▶ **CHALLENGE**: Reproduce each of the records below line for line, with no changes to any value.
---*---
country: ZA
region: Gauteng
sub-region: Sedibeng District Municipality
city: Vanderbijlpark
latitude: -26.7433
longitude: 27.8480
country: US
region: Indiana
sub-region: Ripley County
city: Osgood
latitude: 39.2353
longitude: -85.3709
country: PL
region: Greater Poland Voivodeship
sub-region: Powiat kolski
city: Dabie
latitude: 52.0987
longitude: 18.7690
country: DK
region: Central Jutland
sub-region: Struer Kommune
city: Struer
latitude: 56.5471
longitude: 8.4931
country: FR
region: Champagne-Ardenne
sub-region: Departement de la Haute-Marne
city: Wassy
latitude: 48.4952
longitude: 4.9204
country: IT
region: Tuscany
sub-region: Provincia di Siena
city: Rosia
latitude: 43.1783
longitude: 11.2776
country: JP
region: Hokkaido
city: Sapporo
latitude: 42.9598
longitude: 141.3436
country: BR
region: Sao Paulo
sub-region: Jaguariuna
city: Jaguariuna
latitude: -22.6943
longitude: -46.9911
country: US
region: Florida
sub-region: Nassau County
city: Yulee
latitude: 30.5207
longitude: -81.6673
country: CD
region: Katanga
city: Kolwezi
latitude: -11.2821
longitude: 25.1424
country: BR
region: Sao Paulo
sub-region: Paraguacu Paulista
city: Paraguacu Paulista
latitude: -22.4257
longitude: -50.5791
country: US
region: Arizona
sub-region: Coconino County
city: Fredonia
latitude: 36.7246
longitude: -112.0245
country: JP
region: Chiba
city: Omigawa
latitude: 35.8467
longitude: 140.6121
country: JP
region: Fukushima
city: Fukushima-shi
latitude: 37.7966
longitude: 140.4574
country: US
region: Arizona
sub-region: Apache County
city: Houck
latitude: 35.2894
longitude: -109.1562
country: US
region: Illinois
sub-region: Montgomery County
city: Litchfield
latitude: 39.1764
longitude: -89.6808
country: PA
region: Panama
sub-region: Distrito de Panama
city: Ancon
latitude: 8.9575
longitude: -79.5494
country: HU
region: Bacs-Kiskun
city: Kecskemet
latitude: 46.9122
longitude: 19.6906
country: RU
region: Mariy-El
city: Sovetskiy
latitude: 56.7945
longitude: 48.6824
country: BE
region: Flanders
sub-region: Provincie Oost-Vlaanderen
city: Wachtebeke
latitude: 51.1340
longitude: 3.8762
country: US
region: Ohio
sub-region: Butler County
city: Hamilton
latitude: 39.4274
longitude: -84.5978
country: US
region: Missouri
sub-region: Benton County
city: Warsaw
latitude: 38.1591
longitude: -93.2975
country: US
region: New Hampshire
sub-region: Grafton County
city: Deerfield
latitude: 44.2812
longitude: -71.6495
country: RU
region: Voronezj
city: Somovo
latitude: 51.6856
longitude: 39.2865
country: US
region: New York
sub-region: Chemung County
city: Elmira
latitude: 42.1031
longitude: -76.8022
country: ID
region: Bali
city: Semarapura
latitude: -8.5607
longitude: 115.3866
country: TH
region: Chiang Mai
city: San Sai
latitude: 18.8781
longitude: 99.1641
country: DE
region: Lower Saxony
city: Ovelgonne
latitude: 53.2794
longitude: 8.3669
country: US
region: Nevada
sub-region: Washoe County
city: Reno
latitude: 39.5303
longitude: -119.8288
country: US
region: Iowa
---*---
▶ **SOLUTION**:
country: ZA
region: Gauteng
sub-region: Sedibeng District Municipality
city: Vanderbijlpark
latitude: -26.7433
longitude: 27.8480
country: US
region: Indiana
sub-region: Ripley County
city: Osgood
latitude: 39.2353
longitude: -85.3709
country: PL
region: Greater Poland Voivodeship
sub-region: Powiat kolski
city: Dabie
latitude: 52.0987
longitude: 18.7690
country: DK
region: Central Jutland
sub-region: Struer Kommune
city: Struer
latitude: 56.5471
longitude: 8.4931
country: FR
region: Champagne-Ardenne
sub-region: Departement de la Haute-Marne
city: Wassy
latitude: 48.4952
longitude: 4.9204
country: IT
region: Tuscany
sub-region: Provincia di Siena
city: Rosia
latitude: 43.1783
longitude: 11.2776
country: JP
region: Hokkaido
city: Sapporo
latitude: 42.9598
longitude: 141.3436
country: BR
region: Sao Paulo
sub-region: Jaguariuna
city: Jaguariuna
latitude: -22.6943
longitude: -46.9911
country: US
region: Florida
sub-region: Nassau County
city: Yulee
latitude: 30.5207
longitude: -81.6673
country: CD
region: Katanga
city: Kolwezi
latitude: -11.2821
longitude: 25.1424
country: BR
region: Sao Paulo
sub-region: Paraguacu Paulista
city: Paraguacu Paulista
latitude: -22.4257
longitude: -50.5791
country: US
region: Arizona
sub-region: Coconino County
city: Fredonia
latitude: 36.7246
longitude: -112.0245
country: JP
region: Chiba
city: Omigawa
latitude: 35.8467
longitude: 140.6121
country: JP
region: Fukushima
city: Fukushima-shi
latitude: 37.7966
longitude: 140.4574
country: US
region: Arizona
sub-region: Apache County
city: Houck
latitude: 35.2894
longitude: -109.1562
country: US
region: Illinois
sub-region: Montgomery County
city: Litchfield
latitude: 39.1764
longitude: -89.6808
country: PA
region: Panama
sub-region: Distrito de Panama
city: Ancon
latitude: 8.9575
longitude: -79.5494
country: HU
region: Bacs-Kiskun
city: Kecskemet
latitude: 46.9122
longitude: 19.6906
country: RU
region: Mariy-El
city: Sovetskiy
latitude: 56.7945
longitude: 48.6824
country: BE
region: Flanders
sub-region: Provincie Oost-Vlaanderen
city: Wachtebeke
latitude: 51.1340
longitude: 3.8762
country: US
region: Ohio
sub-region: Butler County
city: Hamilton
latitude: 39.4274
longitude: -84.5978
country: US
region: Missouri
sub-region: Benton County
city: Warsaw
latitude: 38.1591
longitude: -93.2975
country: US
region: New Hampshire
sub-region: Grafton County
city: Deerfield
latitude: 44.2812
longitude: -71.6495
country: RU
region: Voronezj
city: Somovo
latitude: 51.6856
longitude: 39.2865
country: US
region: New York
sub-region: Chemung County
city: Elmira
latitude: 42.1031
longitude: -76.8022
country: ID
region: Bali
city: Semarapura
latitude: -8.5607
longitude: 115.3866
country: TH
region: Chiang Mai
city: San Sai
latitude: 18.8781
longitude: 99.1641
country: DE
region: Lower Saxony
city: Ovelgonne
latitude: 53.2794
longitude: 8.3669
country: US
region: Nevada
sub-region: Washoe County
city: Reno
latitude: 39.5303
longitude: -119.8288
country: US
region: Iowa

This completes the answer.